◆ **What to do**
Print them exactly: the lines from the beginning of the entries below through the line that contains "### Redis 消息存储 Hash", and only those, with the pictures left out.

◆ **Information provided**
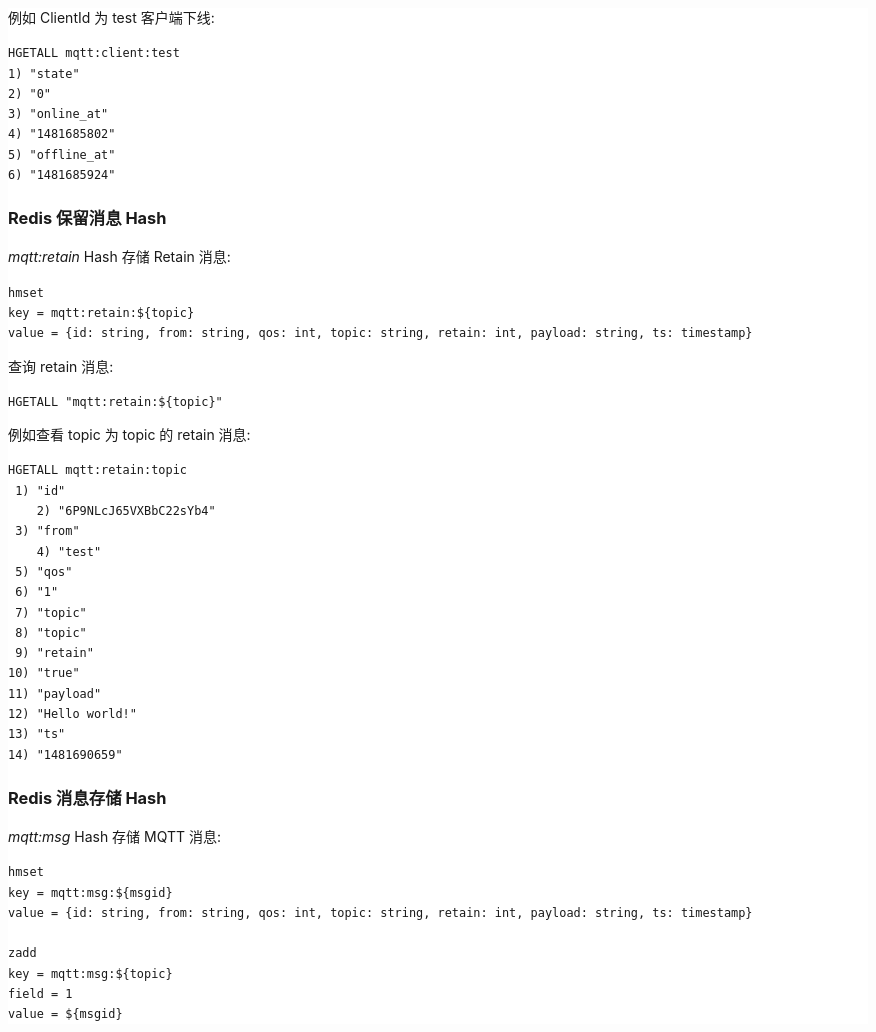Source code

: 例如 ClientId 为 test 客户端下线: 
    
    
    HGETALL mqtt:client:test
    1) "state"
    2) "0"
    3) "online_at"
    4) "1481685802"
    5) "offline_at"
    6) "1481685924"

### Redis 保留消息 Hash 

*mqtt:retain* Hash 存储 Retain 消息: 
    
    
    hmset
    key = mqtt:retain:${topic}
    value = {id: string, from: string, qos: int, topic: string, retain: int, payload: string, ts: timestamp}

查询 retain 消息: 
    
    
    HGETALL "mqtt:retain:${topic}"

例如查看 topic 为 topic 的 retain 消息: 
    
    
    HGETALL mqtt:retain:topic
     1) "id"
        2) "6P9NLcJ65VXBbC22sYb4"
     3) "from"
        4) "test"
     5) "qos"
     6) "1"
     7) "topic"
     8) "topic"
     9) "retain"
    10) "true"
    11) "payload"
    12) "Hello world!"
    13) "ts"
    14) "1481690659"

### Redis 消息存储 Hash 

*mqtt:msg* Hash 存储 MQTT 消息: 
    
    
    hmset
    key = mqtt:msg:${msgid}
    value = {id: string, from: string, qos: int, topic: string, retain: int, payload: string, ts: timestamp}
    
    zadd
    key = mqtt:msg:${topic}
    field = 1
    value = ${msgid}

◆ **Expected answer**
Source code

: 例如 ClientId 为 test 客户端下线: 
    
    
    HGETALL mqtt:client:test
    1) "state"
    2) "0"
    3) "online_at"
    4) "1481685802"
    5) "offline_at"
    6) "1481685924"

### Redis 保留消息 Hash 

*mqtt:retain* Hash 存储 Retain 消息: 
    
    
    hmset
    key = mqtt:retain:${topic}
    value = {id: string, from: string, qos: int, topic: string, retain: int, payload: string, ts: timestamp}

查询 retain 消息: 
    
    
    HGETALL "mqtt:retain:${topic}"

例如查看 topic 为 topic 的 retain 消息: 
    
    
    HGETALL mqtt:retain:topic
     1) "id"
        2) "6P9NLcJ65VXBbC22sYb4"
     3) "from"
        4) "test"
     5) "qos"
     6) "1"
     7) "topic"
     8) "topic"
     9) "retain"
    10) "true"
    11) "payload"
    12) "Hello world!"
    13) "ts"
    14) "1481690659"

### Redis 消息存储 Hash 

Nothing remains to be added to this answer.